Als Brexit-Wahlkämpfer kürzlich eine Website mit Wahlversprechen löschten, zeigten Sie auf Twitter einen Weg, wie man die Inhalte weiterhin findet. Seit Jahren plädieren Sie für ein öffentliches Internetarchiv. Warum ist das so entscheidend?
Löschen ist ein politischer Akt. Wenn Menschen versuchen, Dinge aus der Infosphäre zu entfernen, versuchen sie, unser Gedächtnis zu verändern. Wir dürfen das nicht zulassen. Geschichte ist entscheidend, um ein Gefühl dafür zu bekommen, was richtig und falsch lief und welche Fehler gemacht wurden. Deshalb müssen wir die Infosphäre schützen. Wir brauchen daher dringend Initiativen, die alles protokollieren, was online abläuft.
Klingt grauenhaft. Alles sichtbar, für immer.
Verstehen Sie mich nicht falsch. Ich spreche ausschließlich über öffentliche Informationen: Medieninhalte, Politikeraussagen, Wahlkämpfe. Dinge, die die Menschen bewusst sichtbar gemacht haben. Es geht darum, Geschichte zu protokollieren. Wir sollten jederzeit die Möglichkeit haben, in der Infosphäre zurückzugehen, um nachzusehen, was jemand tatsächlich gesagt hat. Ich meine damit keine privaten Informationen und Inhalte.
Dennoch könnte das unser Verhalten verändern. Wer traut sich heute noch, laut zu singen, wenn das Gegenüber ein Smartphone zückt? Niemand will peinlicher YouTube-Star sein.

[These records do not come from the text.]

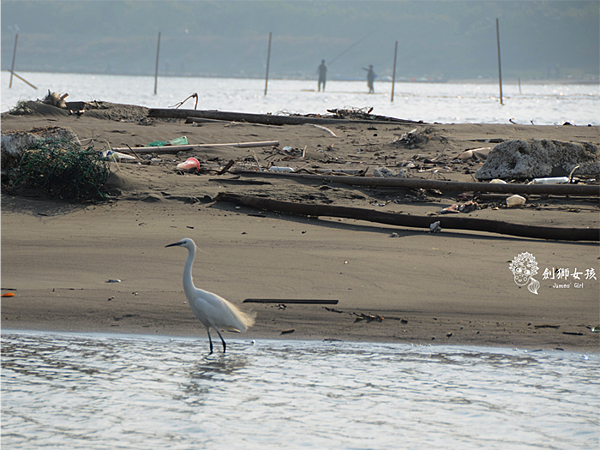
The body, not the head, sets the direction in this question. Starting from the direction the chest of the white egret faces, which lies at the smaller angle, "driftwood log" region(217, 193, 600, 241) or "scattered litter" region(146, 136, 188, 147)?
the scattered litter

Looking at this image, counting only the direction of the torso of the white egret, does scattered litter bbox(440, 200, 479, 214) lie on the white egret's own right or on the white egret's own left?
on the white egret's own right

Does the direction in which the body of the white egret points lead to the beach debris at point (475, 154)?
no

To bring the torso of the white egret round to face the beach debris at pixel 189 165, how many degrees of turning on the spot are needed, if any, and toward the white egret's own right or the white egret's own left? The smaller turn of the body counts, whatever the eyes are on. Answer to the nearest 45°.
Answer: approximately 90° to the white egret's own right

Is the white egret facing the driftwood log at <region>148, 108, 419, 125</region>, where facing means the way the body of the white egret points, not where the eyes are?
no

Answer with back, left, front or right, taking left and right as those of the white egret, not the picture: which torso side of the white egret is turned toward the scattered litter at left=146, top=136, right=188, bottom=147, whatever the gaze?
right

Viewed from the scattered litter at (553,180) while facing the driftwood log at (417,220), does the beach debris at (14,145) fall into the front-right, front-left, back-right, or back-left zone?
front-right

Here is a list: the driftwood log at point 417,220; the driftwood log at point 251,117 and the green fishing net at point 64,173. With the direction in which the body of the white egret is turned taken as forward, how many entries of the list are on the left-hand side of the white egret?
0

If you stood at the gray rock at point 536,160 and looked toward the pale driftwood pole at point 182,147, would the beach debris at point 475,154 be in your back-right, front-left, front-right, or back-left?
front-right

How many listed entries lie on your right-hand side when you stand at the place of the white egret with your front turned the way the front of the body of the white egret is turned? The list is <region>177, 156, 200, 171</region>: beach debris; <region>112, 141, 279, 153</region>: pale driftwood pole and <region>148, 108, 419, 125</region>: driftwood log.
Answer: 3

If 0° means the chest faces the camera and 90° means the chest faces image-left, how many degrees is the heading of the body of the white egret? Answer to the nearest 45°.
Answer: approximately 90°

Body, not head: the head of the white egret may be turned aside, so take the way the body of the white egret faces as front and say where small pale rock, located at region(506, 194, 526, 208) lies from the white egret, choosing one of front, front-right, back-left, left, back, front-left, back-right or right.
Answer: back-right

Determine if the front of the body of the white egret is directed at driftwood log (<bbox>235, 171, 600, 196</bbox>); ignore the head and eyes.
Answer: no

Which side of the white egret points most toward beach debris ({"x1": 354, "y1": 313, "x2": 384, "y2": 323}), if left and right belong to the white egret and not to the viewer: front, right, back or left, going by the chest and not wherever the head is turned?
back
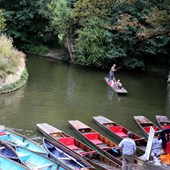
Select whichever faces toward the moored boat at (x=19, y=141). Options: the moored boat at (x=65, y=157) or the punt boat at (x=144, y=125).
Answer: the moored boat at (x=65, y=157)

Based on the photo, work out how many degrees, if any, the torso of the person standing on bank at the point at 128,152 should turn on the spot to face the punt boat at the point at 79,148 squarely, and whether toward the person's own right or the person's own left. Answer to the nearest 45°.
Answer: approximately 45° to the person's own left

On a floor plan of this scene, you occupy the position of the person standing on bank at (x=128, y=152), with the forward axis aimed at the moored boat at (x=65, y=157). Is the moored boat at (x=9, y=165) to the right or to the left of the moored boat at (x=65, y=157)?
left

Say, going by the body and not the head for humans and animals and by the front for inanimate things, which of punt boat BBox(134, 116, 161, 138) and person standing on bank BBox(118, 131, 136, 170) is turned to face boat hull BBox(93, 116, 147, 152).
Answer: the person standing on bank

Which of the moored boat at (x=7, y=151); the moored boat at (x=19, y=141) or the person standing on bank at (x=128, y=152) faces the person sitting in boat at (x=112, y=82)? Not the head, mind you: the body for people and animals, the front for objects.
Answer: the person standing on bank
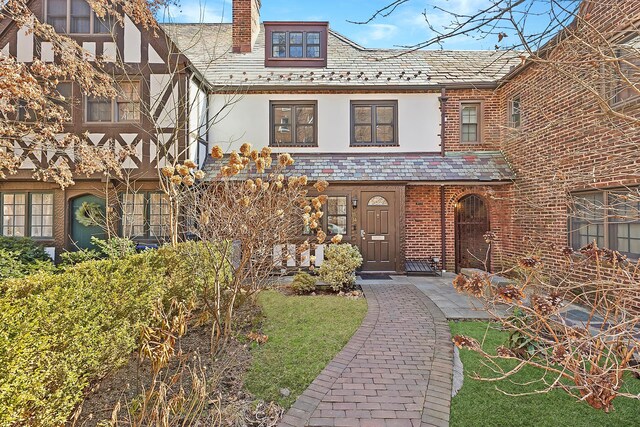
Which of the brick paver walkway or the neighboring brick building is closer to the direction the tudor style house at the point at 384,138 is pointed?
the brick paver walkway

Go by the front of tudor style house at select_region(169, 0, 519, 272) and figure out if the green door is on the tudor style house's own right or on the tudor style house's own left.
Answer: on the tudor style house's own right

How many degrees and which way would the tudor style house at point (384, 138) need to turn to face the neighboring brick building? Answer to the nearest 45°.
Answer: approximately 45° to its left

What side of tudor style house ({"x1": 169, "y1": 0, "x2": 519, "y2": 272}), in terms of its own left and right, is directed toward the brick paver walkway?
front

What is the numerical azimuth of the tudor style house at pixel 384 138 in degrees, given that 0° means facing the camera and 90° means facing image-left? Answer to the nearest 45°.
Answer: approximately 0°
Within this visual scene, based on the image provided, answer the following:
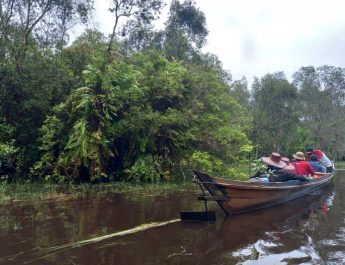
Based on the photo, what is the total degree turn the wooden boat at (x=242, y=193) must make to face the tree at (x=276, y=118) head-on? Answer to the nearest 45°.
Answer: approximately 45° to its left

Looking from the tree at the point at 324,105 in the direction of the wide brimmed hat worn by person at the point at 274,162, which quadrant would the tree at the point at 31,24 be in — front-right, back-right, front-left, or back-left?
front-right

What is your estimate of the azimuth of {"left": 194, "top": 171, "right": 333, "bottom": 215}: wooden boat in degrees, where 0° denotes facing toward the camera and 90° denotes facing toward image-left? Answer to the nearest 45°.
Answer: approximately 225°
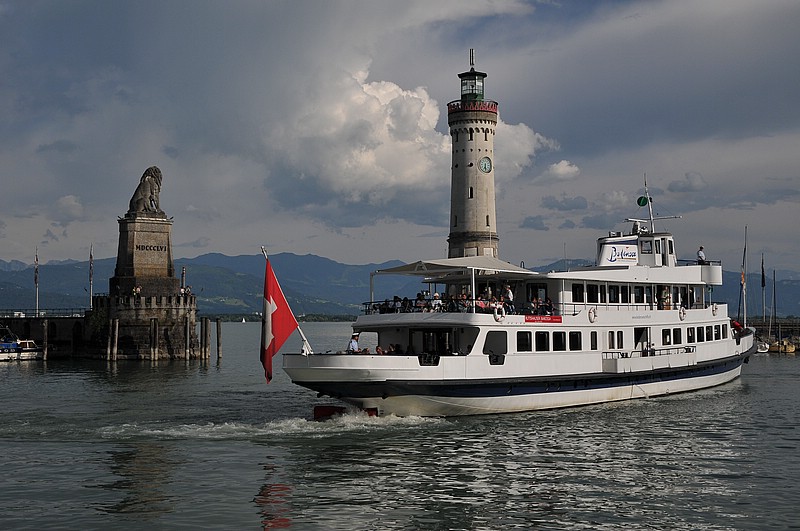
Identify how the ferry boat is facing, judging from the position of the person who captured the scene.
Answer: facing away from the viewer and to the right of the viewer

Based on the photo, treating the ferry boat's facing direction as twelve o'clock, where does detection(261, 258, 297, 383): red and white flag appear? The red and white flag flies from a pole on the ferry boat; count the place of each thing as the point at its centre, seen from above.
The red and white flag is roughly at 6 o'clock from the ferry boat.
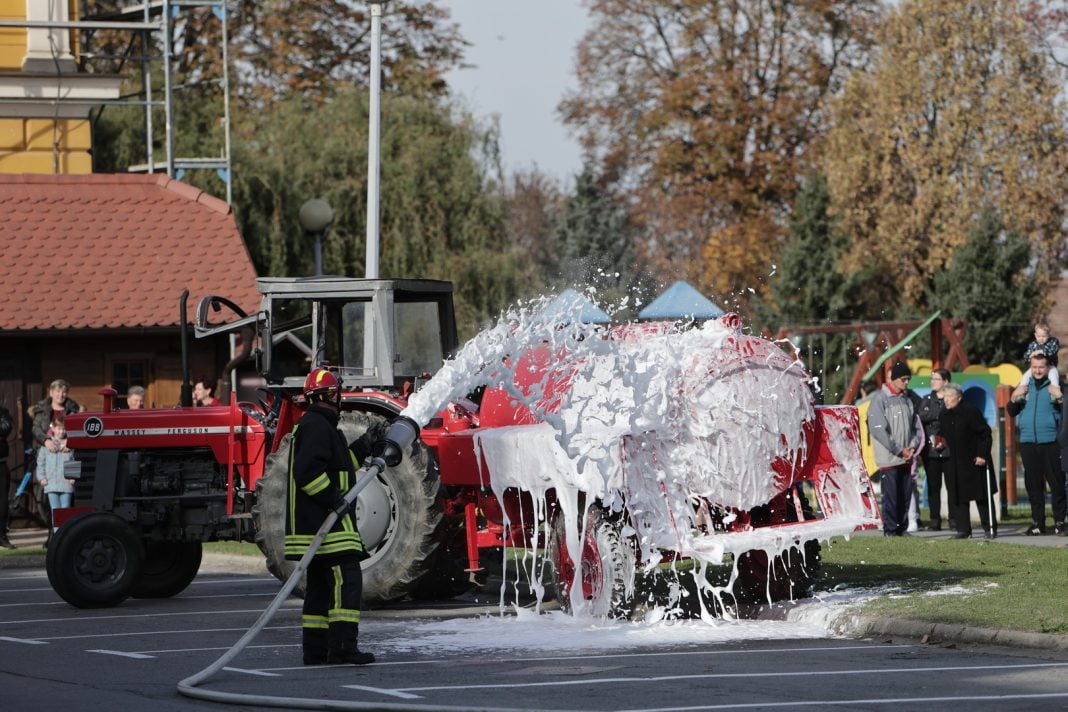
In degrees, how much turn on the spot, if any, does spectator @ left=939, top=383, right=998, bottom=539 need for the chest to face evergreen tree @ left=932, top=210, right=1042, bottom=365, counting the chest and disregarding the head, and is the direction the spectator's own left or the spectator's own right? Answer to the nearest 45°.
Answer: approximately 135° to the spectator's own right

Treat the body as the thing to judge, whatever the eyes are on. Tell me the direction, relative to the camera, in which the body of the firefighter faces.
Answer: to the viewer's right

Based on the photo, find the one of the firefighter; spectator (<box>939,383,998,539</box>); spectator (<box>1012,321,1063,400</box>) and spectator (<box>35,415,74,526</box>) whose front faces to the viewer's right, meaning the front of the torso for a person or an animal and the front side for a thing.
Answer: the firefighter

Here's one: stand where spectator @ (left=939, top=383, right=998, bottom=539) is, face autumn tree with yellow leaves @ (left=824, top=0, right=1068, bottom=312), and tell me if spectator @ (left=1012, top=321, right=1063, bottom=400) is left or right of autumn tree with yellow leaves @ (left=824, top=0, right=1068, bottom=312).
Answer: right

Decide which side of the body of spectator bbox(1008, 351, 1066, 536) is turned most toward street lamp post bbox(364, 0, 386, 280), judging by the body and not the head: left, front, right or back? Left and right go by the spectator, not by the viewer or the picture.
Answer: right

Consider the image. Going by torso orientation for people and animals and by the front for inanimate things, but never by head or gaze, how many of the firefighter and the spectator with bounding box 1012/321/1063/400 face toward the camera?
1

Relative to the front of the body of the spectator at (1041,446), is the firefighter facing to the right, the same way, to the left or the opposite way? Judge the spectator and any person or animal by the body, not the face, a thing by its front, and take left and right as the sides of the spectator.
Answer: to the left

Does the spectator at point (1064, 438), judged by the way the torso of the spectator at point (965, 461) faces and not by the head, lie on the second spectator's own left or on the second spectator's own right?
on the second spectator's own left

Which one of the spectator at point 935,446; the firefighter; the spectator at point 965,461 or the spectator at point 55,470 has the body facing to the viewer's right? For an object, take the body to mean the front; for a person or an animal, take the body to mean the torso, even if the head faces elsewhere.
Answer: the firefighter

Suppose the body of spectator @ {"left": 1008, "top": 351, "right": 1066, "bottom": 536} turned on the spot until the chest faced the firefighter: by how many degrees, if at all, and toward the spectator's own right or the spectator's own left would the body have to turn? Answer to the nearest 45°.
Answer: approximately 45° to the spectator's own right

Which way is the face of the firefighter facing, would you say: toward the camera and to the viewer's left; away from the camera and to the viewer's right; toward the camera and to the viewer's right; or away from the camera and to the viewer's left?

Ja, wir sehen eine Veränderung des Gefühls für Privatheit. Wir haben als Gesellschaft stets neue Antworten auf die Frage, was öffentlich ist, was nicht und für wen. Für meine Großmutter war Küssen in der Öffentlichkeit undenkbar. Für meine Eltern schon okay. Und heute sind viele Menschen diesbezüglich völlig freizügig und gleichzeitig total sensibel und zurückhaltend, wenn es um ihre persönlichen Interessen geht. Es bedeutet nicht das Ende der Privatsphäre, es bedeutet eine andere Privatsphäre.
Doch in der Infosphäre sind die Folgen von Sichtbarkeit dauerhafter.
Das ist eben ein kultureller Wandel. Die Gesellschaft wird das von alleine lernen, so wie wir gelernt haben, sicher über Straßen zu kommen. Die jetzige Generation wird der nächsten beibringen, wie man in diesem Mix aus Online- und Offlinerealität am besten unterwegs ist.
Sie gehören zum Google-Expertenrat zum sogenannten Recht auf Vergessenwerden. Kollidiert Googles Größe nicht mit Ihrem Ansatz, die Macht großer Konzerne im Netz einzudämmen?
Ja, aber der Konzern ist nicht das einzige Gebilde, das zu viel Macht konzentriert. Ich denke auch an Amazon, Apple und Facebook. Sie haben das Machtvakuum gefüllt, das die Politik versäumt hat. Als das Internet etwas signifikant Alltägliches wurde, begriff die politische Klasse nicht, dass diese digitale Revolution mehr ist als ein sozialer Wandel. Nun ist diese Infosphäre in der Hand weniger privater Konzerne. Sie beeinflussen gleichzeitig, was in der analogen Welt passiert. Die erste Erscheinung des türkischen Präsidenten Erdoğan nach dem gescheiterten Putschversuch war in der FaceTime-App auf einem Apple iPhone. Ich bin besorgt, dass diejenigen, die Kontrolle über entscheidende Fragen haben, die Antworten und letztlich die Realität gestalten.